En lo que toca a Portugal, el rey Sebastián, un hombre que había sido criado por los jesuitas y, en consecuencia, era, literalmente, más papista que el Papa, no puso reparos a las recetas trentinas. En lo tocante a Polonia, entonces un país peligrosamente penetrado de reformismo, el Papa tuvo la suerte de que el rey Segismundo Augusto le era profundamente fiel. Entre el rey y Commendone, que anduvo por ahí de nuncio, consiguieron cerrar la puerta a un concilio nacional que se estaba cociendo y que la Dieta de Varsovia aceptase los decretos de Trento sin enmiendas. Con este paso, entonces no se podía saber pero así fue, comenzó a forjarse la condición de Polonia como stronghold católico en la Europa del Este.

Por último, los siete cantones católicos de Suiza, que entonces haberlos habíanos, también aceptaron los decretos de Trento, aunque no sin matizar que no harían nada para tratar de imponérselos al resto de la confederación.



A partir de este punto del epílogo, es muy difícil seguir. La pregunta valorativa final es: ¿labró Trento la desgracia final de la Iglesia, o la salvó de desaparecer? Paradójicamente, yo creo que la respuesta correcta bien puede ser... las dos.

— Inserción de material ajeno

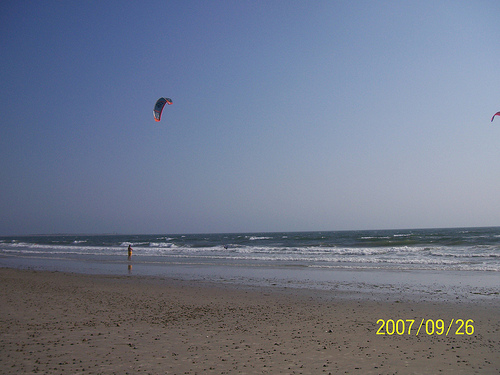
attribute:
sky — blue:
[13, 14, 498, 250]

En Trento la Iglesia labró los cimientos de su propia destrucción como poder geopolítico de primer orden. Cuando el canciller prusiano Otto von Bismarck intervino ante su parlamento para hablar de las reticencias del Vaticano a la formación de Alemania (la formación, pues, de una nación básicamente protestante en el centro de Europa), sentenció, campanudo: “no habrá otro Canosa”. 800 años después, Bismarck se refería a la peregrinación, y posterior humillación, del emperador romano germánico Enrique IV, quien había sido excomulgado por el Papa Gregorio VII y hubo de ir a Canosa a suplicar, ése es el verbo, que lo perdonase. Era el año 1077 y en aquel entonces todo el mundo asumía que la donación de Constantino era un hecho cierto y que todos los reinos temporales de Europa eran como realquileres de un reino único, ostentado por el Papa. Bismarck, diciendo lo que dijo, vino a decir: construiremos Alemania; y si al Papa no le gusta, le recomiendo que se aparte de nuestro camino, no sea que le vaya a caer alguna que otra hostia.

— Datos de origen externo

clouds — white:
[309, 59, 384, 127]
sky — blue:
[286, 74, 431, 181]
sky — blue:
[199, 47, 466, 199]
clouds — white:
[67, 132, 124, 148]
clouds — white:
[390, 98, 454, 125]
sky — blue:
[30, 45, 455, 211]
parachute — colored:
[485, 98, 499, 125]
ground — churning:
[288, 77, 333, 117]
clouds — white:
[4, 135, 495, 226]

El proceso por el cual la Iglesia católica comenzó a ser irrelevante; el proceso por el cual sus hombres tuvieron que empezar a ambicionar pequeños y mezquinos reinados como el que intenta el magistral Fermín de Pas sobre una niña pija e impresionable de provincias, y poco más; ese proceso, digo, de alguna manera empieza en Trento; un proceso del que la Iglesia sale más poderosa que nunca, pero no más fuerte. El categórico “aquí se va a seguir haciendo lo que digo yo, perdón, lo que dice Él” con que se puede resumir Trento hubiera estado de coña de haber sido obedecido por la grey católica; pero, la verdad, ni siquiera lo fue en el minuto uno; menos aún pasados los siglos. La Iglesia caminaba con paso firme hacia su irrelevancia, ésa que se hizo evidente el día que un jefe del Estado fascista (por cierto) decidió darle estatus de Estado para que tuviera algo. Y ni ese algo supieron administrarlo correctamente, como demuestra el hecho de que, en ausencia de una correcta supervisión financiera, convirtiesen su Vaticano en una cueva de ladrones que acabó con un señor ahorcado debajo de un puente de Londres.

Pero, al mismo tiempo, la Iglesia se salvó. Porque la reforma protestante, y muy especialmente la actitud y las costumbres mostradas por la Iglesia en sus tiempos inmediatamente anteriores, la habían colocado al borde de la disolución. Al borde de convertir el cristianismo en algo parecido a la religión musulmana; una creencia según la cual, según la fetua que leas, lo mismo tienes que arrancarle los cojones a tu vecino que invitarlo a cenar. La conservación de una jerarquía católica, la verdad, ha sido agua bendita (nunca mejor dicho) para la Historia occidental de los últimos quinientos años.

En fin, hasta aquí hemos llegado. Te dije que te pusieras cómodo, que el viaje era largo. Espero que no se te haya hecho pesado.